▶ [Task instructions]
Search the material below for the string "dfsg" and list each line that holds it.

▶ [Material for the task]

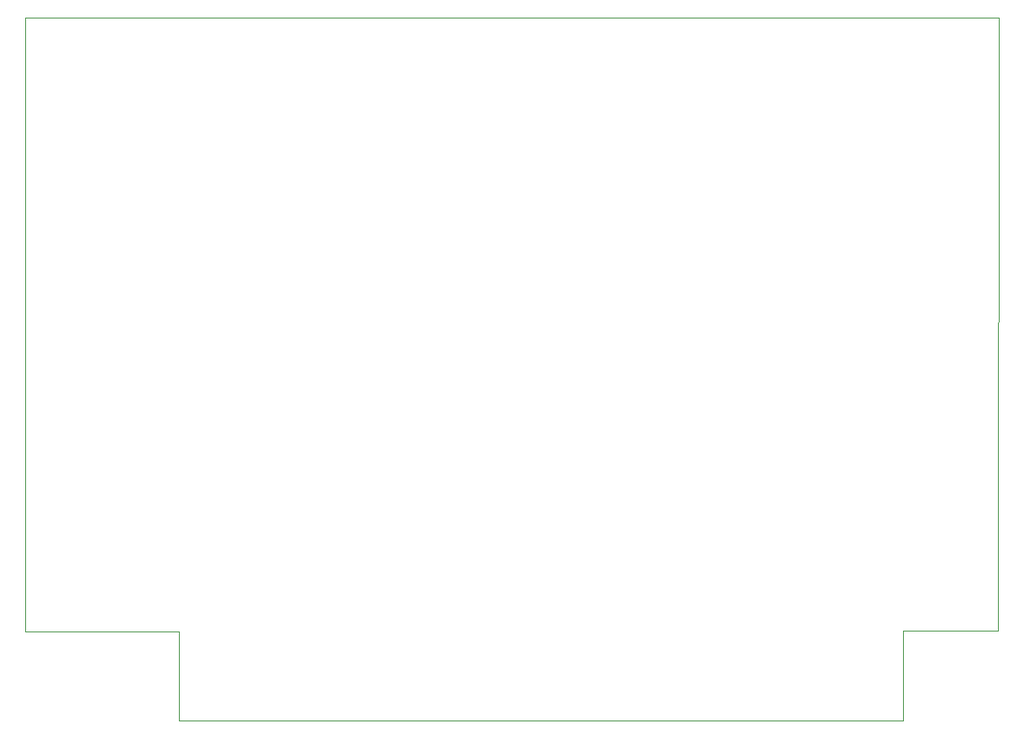
<source format=gbr>
%TF.GenerationSoftware,KiCad,Pcbnew,6.0.2+dfsg-1*%
%TF.CreationDate,2022-12-17T17:05:09+00:00*%
%TF.ProjectId,Mouse,4d6f7573-652e-46b6-9963-61645f706362,rev?*%
%TF.SameCoordinates,Original*%
%TF.FileFunction,Profile,NP*%
%FSLAX46Y46*%
G04 Gerber Fmt 4.6, Leading zero omitted, Abs format (unit mm)*
G04 Created by KiCad (PCBNEW 6.0.2+dfsg-1) date 2022-12-17 17:05:09*
%MOMM*%
%LPD*%
G01*
G04 APERTURE LIST*
%TA.AperFunction,Profile*%
%ADD10C,0.100000*%
%TD*%
G04 APERTURE END LIST*
D10*
X187975000Y-153325000D02*
X187975000Y-144325000D01*
X99525000Y-130100000D02*
X99550000Y-144375000D01*
X99775000Y-82500000D02*
X99500000Y-82500000D01*
X197675000Y-82525000D02*
X99775000Y-82500000D01*
X197600000Y-144300000D02*
X197675000Y-82525000D01*
X99500000Y-82500000D02*
X99500000Y-95475000D01*
X187975000Y-144325000D02*
X197600000Y-144325000D01*
X197600000Y-144325000D02*
X197600000Y-144300000D01*
X99550000Y-144375000D02*
X115050000Y-144375000D01*
X115025000Y-153400000D02*
X187975000Y-153325000D01*
X115050000Y-144375000D02*
X115025000Y-153400000D01*
X99500000Y-95475000D02*
X99525000Y-130100000D01*
M02*

</source>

▶ [Exercise response]
%TF.GenerationSoftware,KiCad,Pcbnew,6.0.2+dfsg-1*%
G04 Created by KiCad (PCBNEW 6.0.2+dfsg-1) date 2022-12-17 17:05:09*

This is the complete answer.